UKPLab / sentence-transformers

State-of-the-Art Text Embeddings
https://www.sbert.net
Apache License 2.0
14.78k stars 2.43k forks source link

Questions about distiluse-base-multilingual-cased and make_multilingual.py #505

Closed Huertas97 closed 3 years ago

Huertas97 commented 3 years ago

HI @nreimers,

Congratulations for the library about sentence embeddings. It's quite useful, but I am a rookie in NLP and I feel a bit overwhelmed, so sorry in advance if I ask silly questions.

I have several doubts about the pre-trained multilingual models and the make_multilingual.py file.

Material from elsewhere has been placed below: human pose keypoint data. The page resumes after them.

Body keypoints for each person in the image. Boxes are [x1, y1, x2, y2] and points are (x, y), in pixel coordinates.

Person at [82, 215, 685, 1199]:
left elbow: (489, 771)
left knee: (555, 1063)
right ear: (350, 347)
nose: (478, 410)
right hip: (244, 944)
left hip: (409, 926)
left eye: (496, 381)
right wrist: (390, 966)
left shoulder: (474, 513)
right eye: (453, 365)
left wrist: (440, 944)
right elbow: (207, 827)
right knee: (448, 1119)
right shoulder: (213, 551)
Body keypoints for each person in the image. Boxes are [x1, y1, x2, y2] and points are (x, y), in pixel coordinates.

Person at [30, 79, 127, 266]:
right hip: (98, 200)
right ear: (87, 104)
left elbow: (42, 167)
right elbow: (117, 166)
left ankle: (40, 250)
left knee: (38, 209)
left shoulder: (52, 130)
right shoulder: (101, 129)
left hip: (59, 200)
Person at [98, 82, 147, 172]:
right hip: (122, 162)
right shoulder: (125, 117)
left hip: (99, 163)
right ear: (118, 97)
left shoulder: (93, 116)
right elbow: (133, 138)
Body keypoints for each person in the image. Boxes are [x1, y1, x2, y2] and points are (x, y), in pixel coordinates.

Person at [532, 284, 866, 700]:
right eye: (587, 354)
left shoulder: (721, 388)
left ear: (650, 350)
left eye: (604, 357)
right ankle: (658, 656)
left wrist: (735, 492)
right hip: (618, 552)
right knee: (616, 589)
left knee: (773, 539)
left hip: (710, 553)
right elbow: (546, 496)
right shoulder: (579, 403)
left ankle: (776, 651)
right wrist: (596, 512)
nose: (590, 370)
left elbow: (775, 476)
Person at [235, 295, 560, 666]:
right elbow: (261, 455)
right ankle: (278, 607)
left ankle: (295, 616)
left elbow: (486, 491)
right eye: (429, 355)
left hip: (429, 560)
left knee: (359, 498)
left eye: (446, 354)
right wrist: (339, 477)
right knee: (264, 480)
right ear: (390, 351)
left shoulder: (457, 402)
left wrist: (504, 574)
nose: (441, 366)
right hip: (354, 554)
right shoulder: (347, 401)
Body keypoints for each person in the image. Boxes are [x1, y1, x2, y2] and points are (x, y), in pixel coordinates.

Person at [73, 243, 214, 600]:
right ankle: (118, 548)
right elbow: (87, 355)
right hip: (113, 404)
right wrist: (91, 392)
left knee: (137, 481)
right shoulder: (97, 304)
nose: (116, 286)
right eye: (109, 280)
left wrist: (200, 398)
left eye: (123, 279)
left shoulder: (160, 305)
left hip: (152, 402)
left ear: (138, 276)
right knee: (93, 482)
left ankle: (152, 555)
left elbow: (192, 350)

Firstly about the pre-trained multilingual models:

1) How many languages can be used by distiluse-base-multilingual-cased, xlm-r-distilroberta-base-paraphrase-v1 and xlm-r-bert-base-nli-stsb-mean-tokens? I asked it because in the docs for the distiluse-base-multilingual-cased (just as an example) say that "While the original mUSE model only supports 16 languages, this multilingual knowledge distilled version supports 50+ languages." Do you mean that it can already be used for more than 50 languages , or that it supports the mUSE languages but has the possibility to be extended to other languages using make_multilingual.py?

2) If I want to fine-tune one of these pre-trained multilingual models, I have to train the model in a new task? I am planning to use STSb to train distiluse-base-multilingual-cased but I don't know if it is a good a idea.

Secondly about the make_multilingual.py:

1) Can I used it to expand the languages used in the above pre-trained multilingual models?

2) Does the student have to be a multilingual model?

3) When you use a multilingual model as the student model, does it lose its initial capabilities? For example in the code you use xlm-roberta-base (who can use 100 languages) to imitate bert-base-nli-stsb-mean-tokens' in 6 languages. Is the resulting model still useful for the initial taks that could do over the 100 languagues?

4) Can I use this code for fine-tuning a pre-trained mutlilingual model?

5) I have tried to run the code without changes in Google Colab using a GPU and it give an RunError for the RAM used. Is this normal? (I mean, is this code created in order to be used in Google Colab?)

nreimers commented 3 years ago

Hi, 1) Yes, these models can be used out-of-the-box for 50+ languages (listet on the page, where we had parallel data). For other languages, the results are not that great (see: https://arxiv.org/abs/2004.09813 Table 10)

2) The models are already fine-tuned for a specific task, like STS or duplicate questions detection. But sure, you can further train them on your specific task if you have data. But further training them on STSb is not really needed

1) Yes

2) Yes, it should have a multilingual vocabulary. If you use the English BERT, the issue is that words in other languages are not in the vocabulary. For example, words in Chinese will be mapped for English BERT all to the unknown token => learning of that language is not really possible if all tokens are just UNKNOWN

3) The model is much better for languages where you have parallel data compared to languages where you don't have parallel data. See in the linked paper Table 9 and 10.

4) Yes

5) Never testet it on Google Colab. Depending on the model, the sentence length and the batch size, the training might require a lot of VRAM. I thin in Colab, the available VRAM is quite limited, so you must reduce these parameters (model size, sentence length, batch size) so that it fits on your GPU

Huertas97 commented 3 years ago

Thank you @nreimers!

With your answer, I could make my mind up and understand everything better.

AlhelyGL commented 3 years ago

@nreimers Hi, do you mean the 53 languages listed in

"We used the following languages for Multilingual Knowledge Distillation: ar, bg, ca, cs, da, de, el, es, et, fa, fi, fr, fr-ca, gl, gu, he, hi, hr, hu, hy, id, it, ja, ka, ko, ku, lt, lv, mk, mn, mr, ms, my, nb, nl, pl, pt, pt, pt-br, ro, ru, sk, sl, sq, sr, sv, th, tr, uk, ur, vi, zh-cn, zh-tw."

This may be a silly question sorry but I don't see english, does distiluse-base-multilingual-cased-v2 supports english?

nreimers commented 3 years ago

@AlhelyGL Of course the model also supports English. The listed languages are the additional languages besides English.

AlhelyGL commented 3 years ago

@nreimers Thank you! sorry if that was too silly I wanted to make sure.